The Department of Environment and Science (DES) wants visitors to Byfield National Park to respect cultural and ecological sites in the area after damage was caused by four-wheel drivers.
Acting Senior Ranger for the Queensland Parks and Wildlife Service (QPWS), Kim Fleischfresser said rangers inspected a midden at Corio Bay and discovered damage caused by a four-wheel-drive in attempting to scale the dunes.
“There is a culturally significant midden at Corio Bay where the Darumbal First Nations peoples used to gather together and eat shellfish,” Ms Fleischfresser said.
“Four-wheel-drivers illegally accessing the sand dunes have caused damage to the site.”
Ms Fleischfresser said rangers had conducted repairs and were planning further protection works with Darumbal representatives.
“The protection of cultural and spiritual landscapes in Queensland is vital for our First Nations peoples and the QPWS helps to care for culture in Byfield National Park,” she said.

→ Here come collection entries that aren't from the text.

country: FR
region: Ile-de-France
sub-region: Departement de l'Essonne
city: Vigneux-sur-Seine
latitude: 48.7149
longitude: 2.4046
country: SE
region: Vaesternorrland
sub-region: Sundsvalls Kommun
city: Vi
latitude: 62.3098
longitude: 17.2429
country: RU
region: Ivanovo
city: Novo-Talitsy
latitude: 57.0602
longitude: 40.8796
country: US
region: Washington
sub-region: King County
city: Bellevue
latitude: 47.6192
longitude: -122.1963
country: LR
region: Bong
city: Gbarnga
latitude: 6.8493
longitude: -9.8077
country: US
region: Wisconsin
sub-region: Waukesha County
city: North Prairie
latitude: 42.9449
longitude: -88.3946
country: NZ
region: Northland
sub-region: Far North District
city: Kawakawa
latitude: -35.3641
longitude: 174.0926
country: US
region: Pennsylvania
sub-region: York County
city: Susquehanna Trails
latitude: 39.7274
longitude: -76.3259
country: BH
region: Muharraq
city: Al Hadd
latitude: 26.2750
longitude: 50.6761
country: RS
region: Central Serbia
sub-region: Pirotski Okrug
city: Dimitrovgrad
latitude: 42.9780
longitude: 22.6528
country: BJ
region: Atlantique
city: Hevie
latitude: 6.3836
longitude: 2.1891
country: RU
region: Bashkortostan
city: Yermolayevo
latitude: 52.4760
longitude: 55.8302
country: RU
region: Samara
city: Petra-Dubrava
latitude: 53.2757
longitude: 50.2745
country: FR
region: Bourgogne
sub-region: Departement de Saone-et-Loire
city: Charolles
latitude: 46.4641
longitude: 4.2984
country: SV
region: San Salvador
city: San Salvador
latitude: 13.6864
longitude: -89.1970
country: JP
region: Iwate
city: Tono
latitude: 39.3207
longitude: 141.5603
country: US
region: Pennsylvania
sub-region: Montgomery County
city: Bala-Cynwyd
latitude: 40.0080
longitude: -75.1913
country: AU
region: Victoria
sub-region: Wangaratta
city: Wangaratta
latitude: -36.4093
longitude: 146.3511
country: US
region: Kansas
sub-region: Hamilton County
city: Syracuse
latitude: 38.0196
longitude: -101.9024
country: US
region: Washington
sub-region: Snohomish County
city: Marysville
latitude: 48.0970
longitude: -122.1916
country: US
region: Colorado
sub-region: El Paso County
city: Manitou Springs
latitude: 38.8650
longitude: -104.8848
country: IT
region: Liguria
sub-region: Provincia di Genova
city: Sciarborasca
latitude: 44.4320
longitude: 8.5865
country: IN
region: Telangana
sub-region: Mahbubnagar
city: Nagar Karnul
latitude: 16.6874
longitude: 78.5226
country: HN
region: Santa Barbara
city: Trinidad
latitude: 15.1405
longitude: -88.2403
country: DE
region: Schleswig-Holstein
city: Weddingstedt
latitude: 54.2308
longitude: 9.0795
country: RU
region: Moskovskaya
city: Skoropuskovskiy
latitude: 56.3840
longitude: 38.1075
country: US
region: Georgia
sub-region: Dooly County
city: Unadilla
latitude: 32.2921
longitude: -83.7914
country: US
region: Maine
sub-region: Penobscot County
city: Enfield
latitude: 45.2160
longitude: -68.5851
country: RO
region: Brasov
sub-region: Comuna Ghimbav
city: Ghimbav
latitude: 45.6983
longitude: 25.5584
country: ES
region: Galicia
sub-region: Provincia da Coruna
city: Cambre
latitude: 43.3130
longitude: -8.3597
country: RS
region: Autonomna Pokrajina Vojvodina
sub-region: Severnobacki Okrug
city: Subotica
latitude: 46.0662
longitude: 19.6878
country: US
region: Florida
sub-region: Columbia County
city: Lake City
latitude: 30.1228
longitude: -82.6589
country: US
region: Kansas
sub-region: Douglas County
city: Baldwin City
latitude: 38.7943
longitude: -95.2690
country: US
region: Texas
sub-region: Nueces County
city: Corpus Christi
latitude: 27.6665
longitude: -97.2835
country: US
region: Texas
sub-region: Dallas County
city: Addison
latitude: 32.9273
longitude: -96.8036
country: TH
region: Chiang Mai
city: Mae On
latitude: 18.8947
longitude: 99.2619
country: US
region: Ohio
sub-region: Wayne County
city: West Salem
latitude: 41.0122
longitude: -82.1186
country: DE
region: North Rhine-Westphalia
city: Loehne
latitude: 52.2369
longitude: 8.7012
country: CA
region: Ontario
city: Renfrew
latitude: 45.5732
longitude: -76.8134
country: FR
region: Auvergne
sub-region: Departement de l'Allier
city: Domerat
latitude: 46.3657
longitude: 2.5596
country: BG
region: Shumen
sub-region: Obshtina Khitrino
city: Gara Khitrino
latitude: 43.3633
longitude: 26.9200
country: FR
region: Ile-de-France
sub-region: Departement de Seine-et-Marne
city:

“The vehicles also caused serious damage to dune vegetation, which can create or exacerbate erosion issues by damaging sensitive vegetation that stabilises the dunes.”
The Acting Senior Ranger said four-wheel-drives could also have an impact on marine turtle and shorebirds nesting in the fore-dunes, destroying their eggs.
Mr Fleischfresser warned that rangers conducted regular patrols of the area to educate the public and, if necessary, issue penalty infringement notices.
She said Byfield National Park was home to huge sand dunes, beautiful coastal scenery, rainforest areas, rugged mountains and ancient cycads.
“There are a plenty of activities people can do in the park, including camping, fishing and walking,” Mr Fleischfresser said.
People can also use four-wheel-drives in the park, but their vehicles must be registered and drivers must be licensed,” she said.